> _SELECTED EXCERPT_:
After a significant decline in orders last year, Germany’s mechanical engineering companies are not expecting a quick turnaround. The export-oriented industry felt the effects of the weakening global economy in 2023, and customers held back orders. Adjusted for price increases, incoming orders fell by twelve percent compared to the previous year, as the mechanical engineering association VDMA announced. “In the major sales markets of Europe, the USA and China, there is a lack of confidence in a lasting global economic upswing, which the capital goods industry in particular would need,” explained VDMA chief economist Ralph Wiechers. Domestic companies recorded a total decline in orders of 11 percent last year, while 13 percent fewer orders came from abroad.

There is still no sign of a trend reversal in orders. Wiechers expects a difficult first half of 2024: “We simply need a better mood, which will then be reflected in incoming orders and possibly sales in the second half of the year at the earliest.”

December at least brought slightly less bad values. At the end of the year, incoming orders were only in the single digits below the previous year, at minus six percent in real terms. “Customers from non-euro countries took care of this, and their orders even increased slightly by one percent,” explained Wiechers. As a result, the decline from abroad was comparatively moderate at 3 percent compared to the same month last year. Domestically, however, there was a decline of 13 percent.

Production forecast already lowered

In view of the slump in orders, the Association of German Mechanical and Plant Engineering (VDMA) recently lowered its production forecast for the current year from minus two to minus four percent. A real production decline of one percent was expected for last year.

According to the latest forecast, the International Monetary Fund (IMF) expects global economic output to increase by 3.1 percent this year. Previously, 2.9 percent was expected. The clouds in the economic sky are beginning to clear, IMF chief economist Pierre-Olivier Gourinchas recently wrote in a blog entry. But the pace of growth remains low and turbulence is possible.

> _EXERCISE INSTRUCTIONS_:
A) According to the article on German mechanical engineering, by what percentage did price-adjusted incoming orders fall in 2023 compared to the previous year?
B) Translate this sentence from the article on German mechanical engineering into Spanish: "There is still no sign of a trend reversal in orders."
C) Reproduce word for word the part of the article on German mechanical engineering starting at "In view of the" and ending at "turbulence is possible.".
The material is taken from a separate source.

> _DATASET EXTRACT_:
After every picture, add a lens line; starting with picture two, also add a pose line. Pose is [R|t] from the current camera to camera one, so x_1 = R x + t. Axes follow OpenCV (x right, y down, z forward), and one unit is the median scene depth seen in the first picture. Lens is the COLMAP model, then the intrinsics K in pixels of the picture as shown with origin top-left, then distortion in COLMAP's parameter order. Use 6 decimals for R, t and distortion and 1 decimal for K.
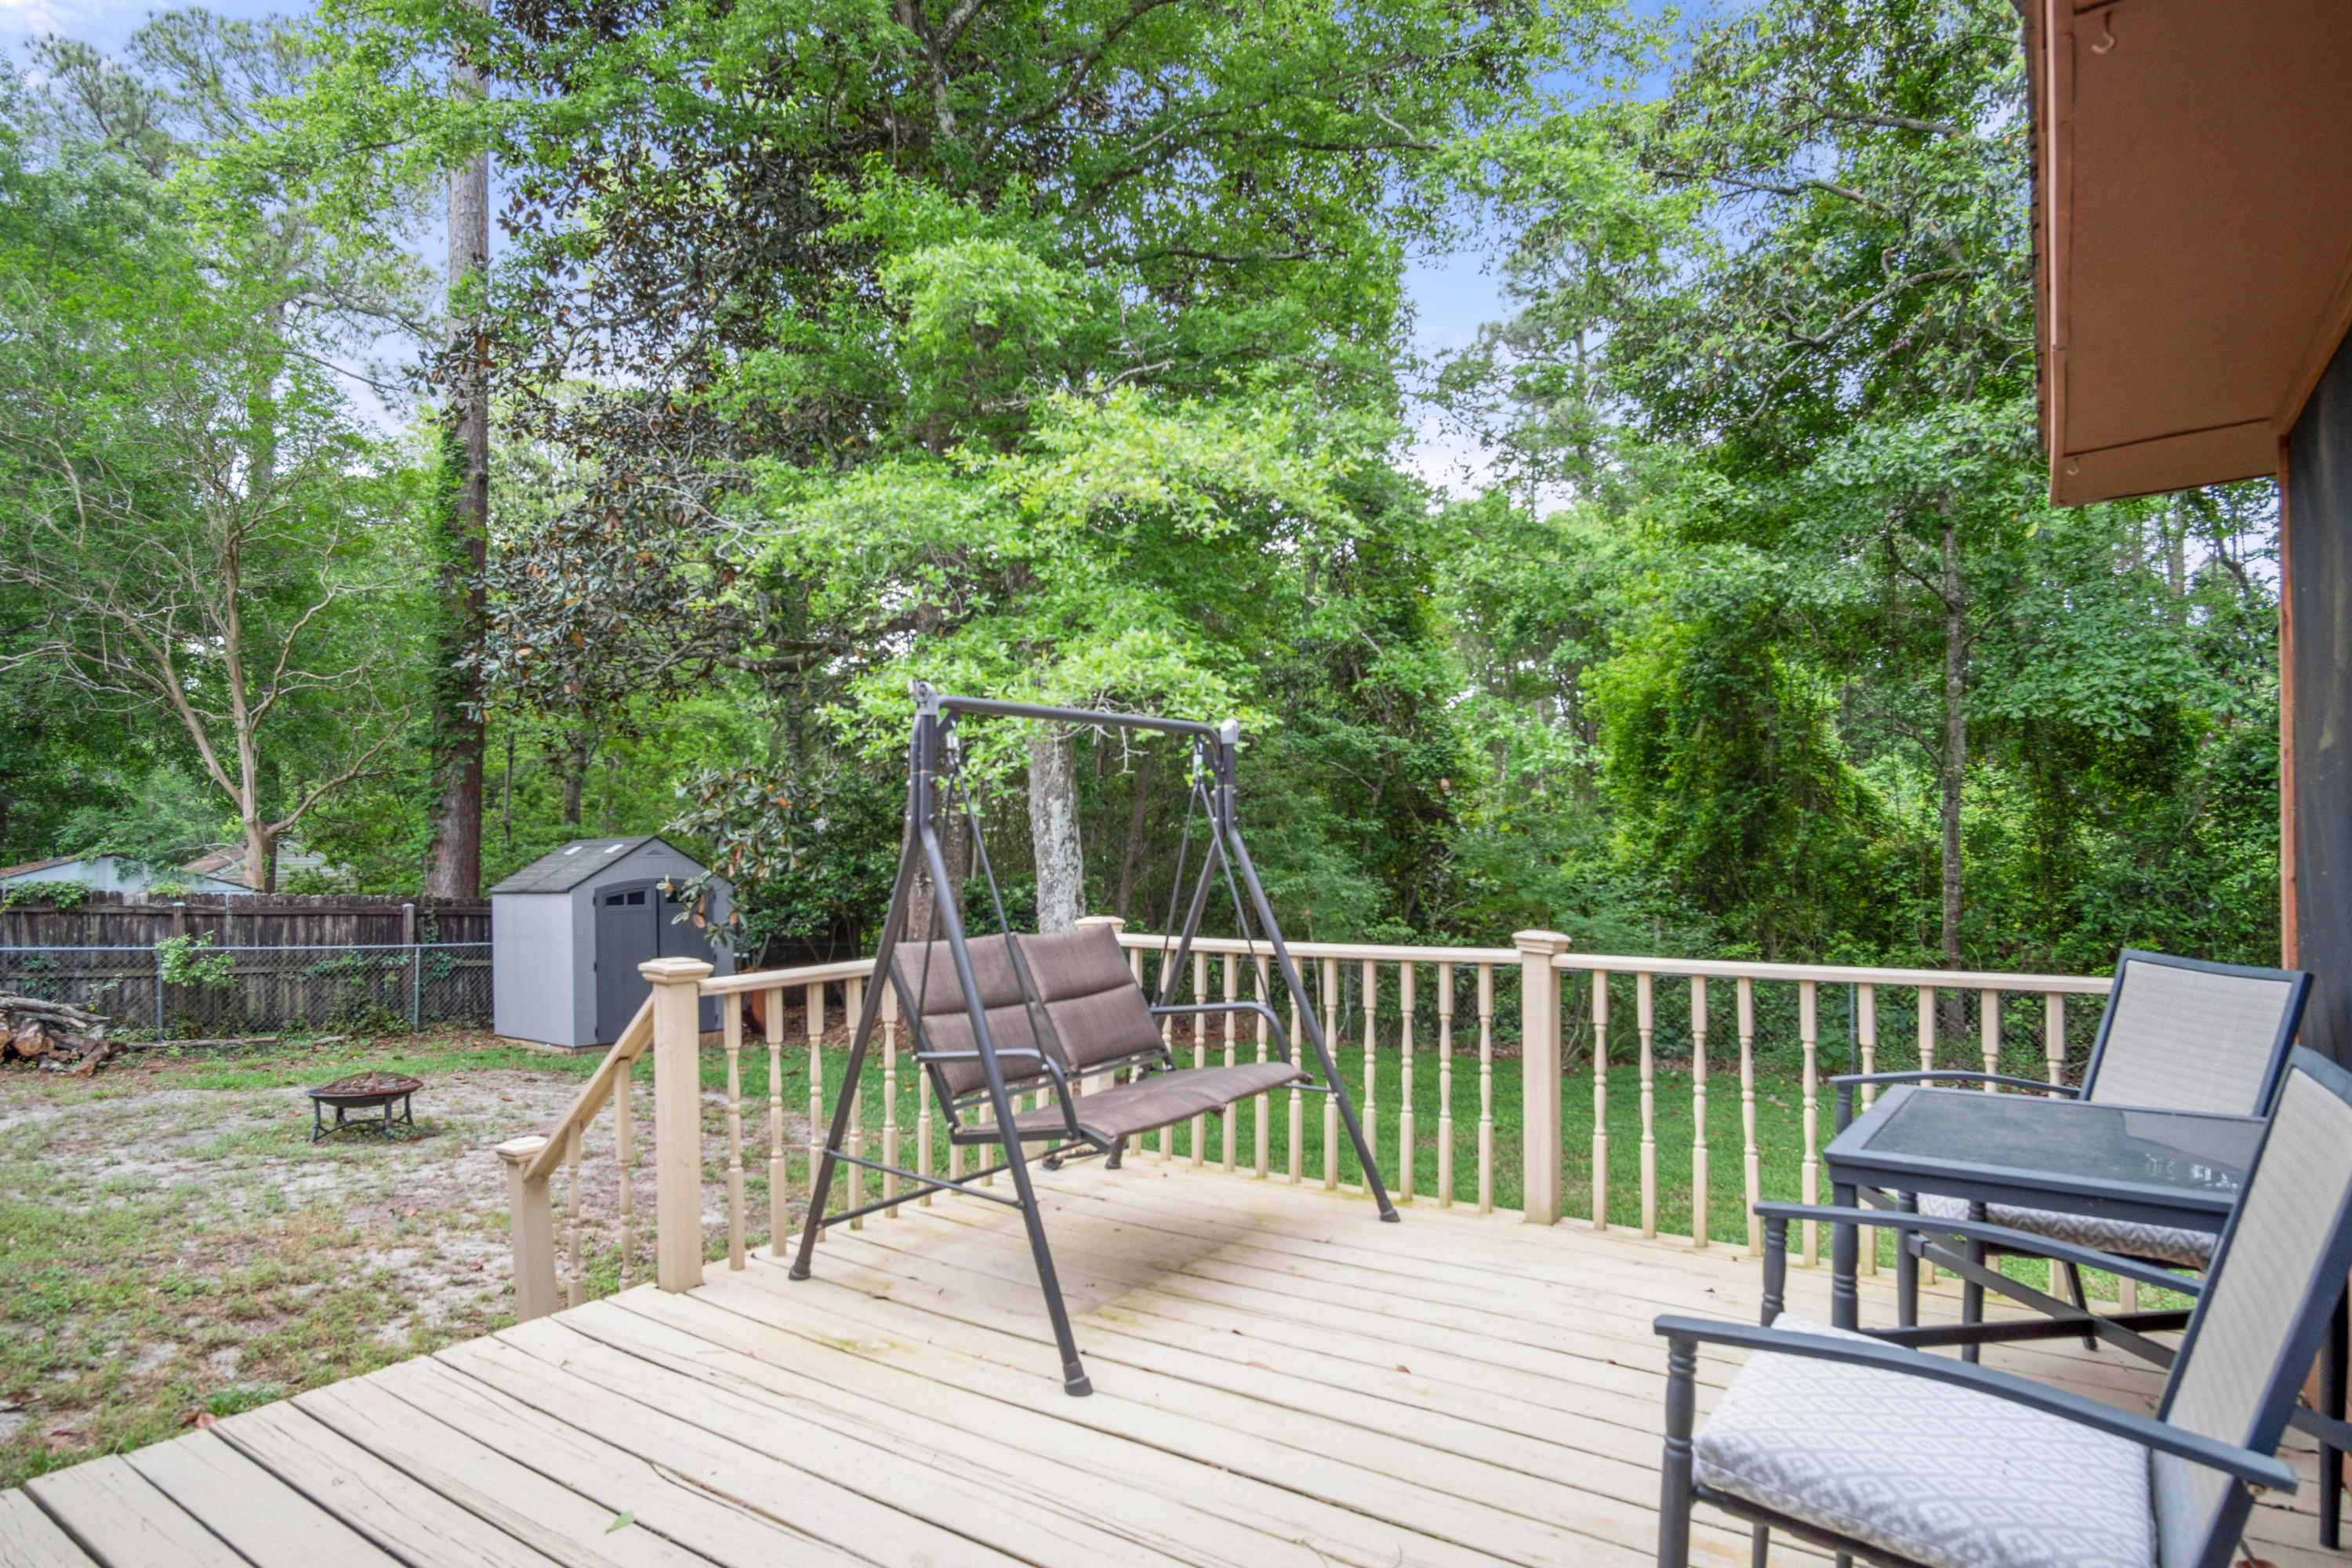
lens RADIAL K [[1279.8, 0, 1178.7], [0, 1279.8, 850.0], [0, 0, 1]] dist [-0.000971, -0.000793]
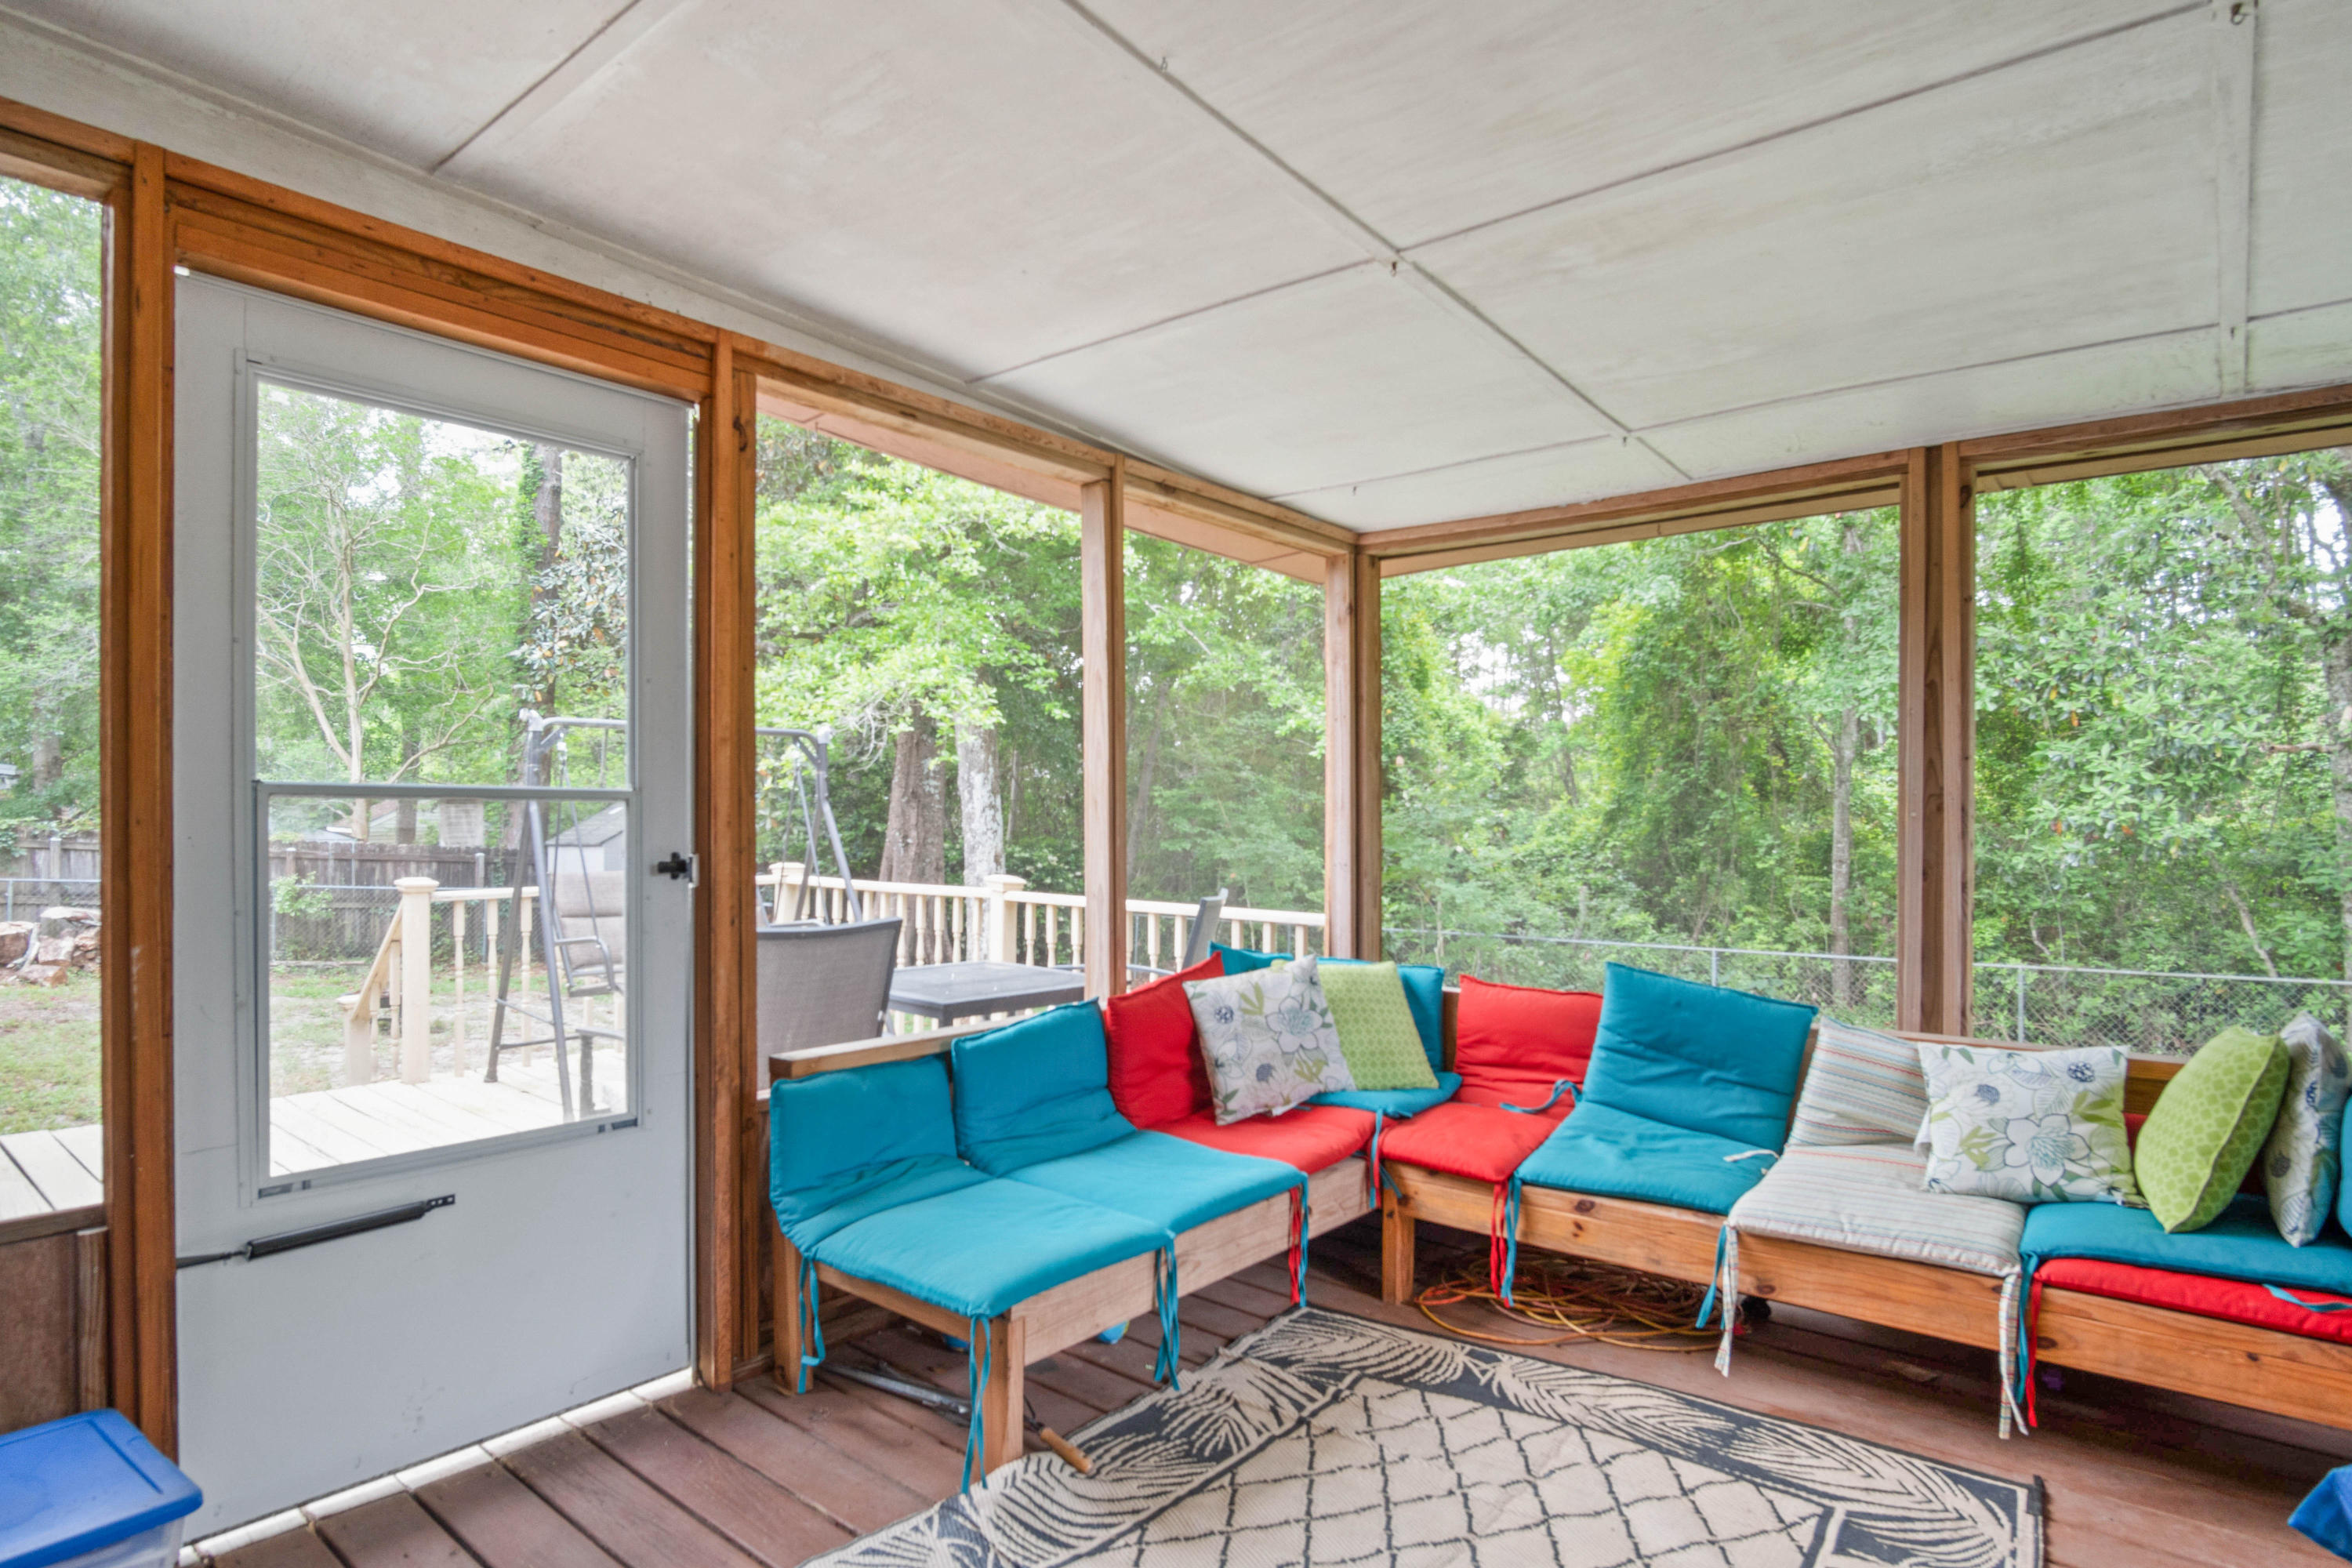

> _EXPECTED OUTPUTS_:
A) Twelve percent.

B) Todavía no hay señales de un cambio de tendencia en los pedidos.

C)
In view of the slump in orders, the Association of German Mechanical and Plant Engineering (VDMA) recently lowered its production forecast for the current year from minus two to minus four percent. A real production decline of one percent was expected for last year.

According to the latest forecast, the International Monetary Fund (IMF) expects global economic output to increase by 3.1 percent this year. Previously, 2.9 percent was expected. The clouds in the economic sky are beginning to clear, IMF chief economist Pierre-Olivier Gourinchas recently wrote in a blog entry. But the pace of growth remains low and turbulence is possible.